Now he has backed an Oxford-based writer by penning a foreword for the author’s latest book.

Hugh Warwick’s The Beauty in The Beast: Britain’s Favourite Creatures and the People Who Love Them offers an affectionate portrait of English eccentricity, as well as the hidden wonders of wildlife in this country.

It came out in paperback earlier this year, and Mr May said of the book in his foreward: “It is a gentle weapon of war against those who threaten the well-being and the very existence of our precious and entirely innocent wild animals.

“We have become so far removed from the magic of nature that we need strong reminders to reconnect us.

“Warwick gives us every possible reason to fall in love all over again with the natural world.”

The idea of writing a book about the beasts of Britain came to Mr Warwick, of Florence Park, after he earlier wrote a book devoted to hedgehogs, called A Prickly Affair. In the book he declared that “the hedgehog was the most important species on the planet” and that “in its grubby little paws was held the key to the salvation of humanity”.

For his latest book, he drew up a list of animal enthusiasts with a view to writing a chapter on each of them.

The first person was Ivan Wright, who introduced him to the joys of observing solitary bees.

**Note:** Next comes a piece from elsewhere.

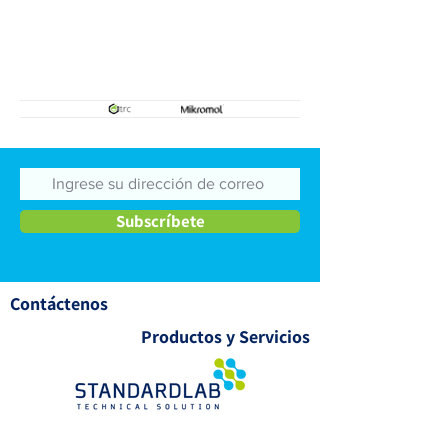
Subscríbete
Contáctenos
Productos y Servicios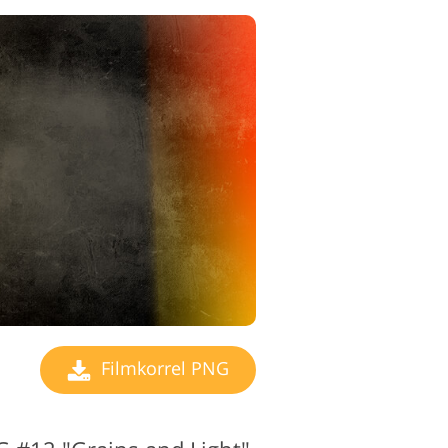
Filmkorrel PNG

Mr Warwick joined him on expeditions in Shotover Hill, Oxford, to find how far bees travelled in search of food.

Despite having to take early retirement from his career as a microclimatologist because of difficulties with his eyesight, Mr Wright has been able to pursue his obsession with the minute beauty of bees.

His data revealed Shotover to be a hotspot for bees and one of the best sites in the county, with 99 bee species, allowing him to argue for improved protection for the area.

The author found a keen advocate for the robin in Dr Andrew Lack, a specialist in pollination at Oxford Brookes University.

And a powerful case is put for foxes by Oxford fox expert David MacDonald, who began work on foxes back in 1972, and went on to become Oxford University’s first professor of wildlife conservation.

The Beauty in the Beast is published by Simon and Schuster, price £8.99.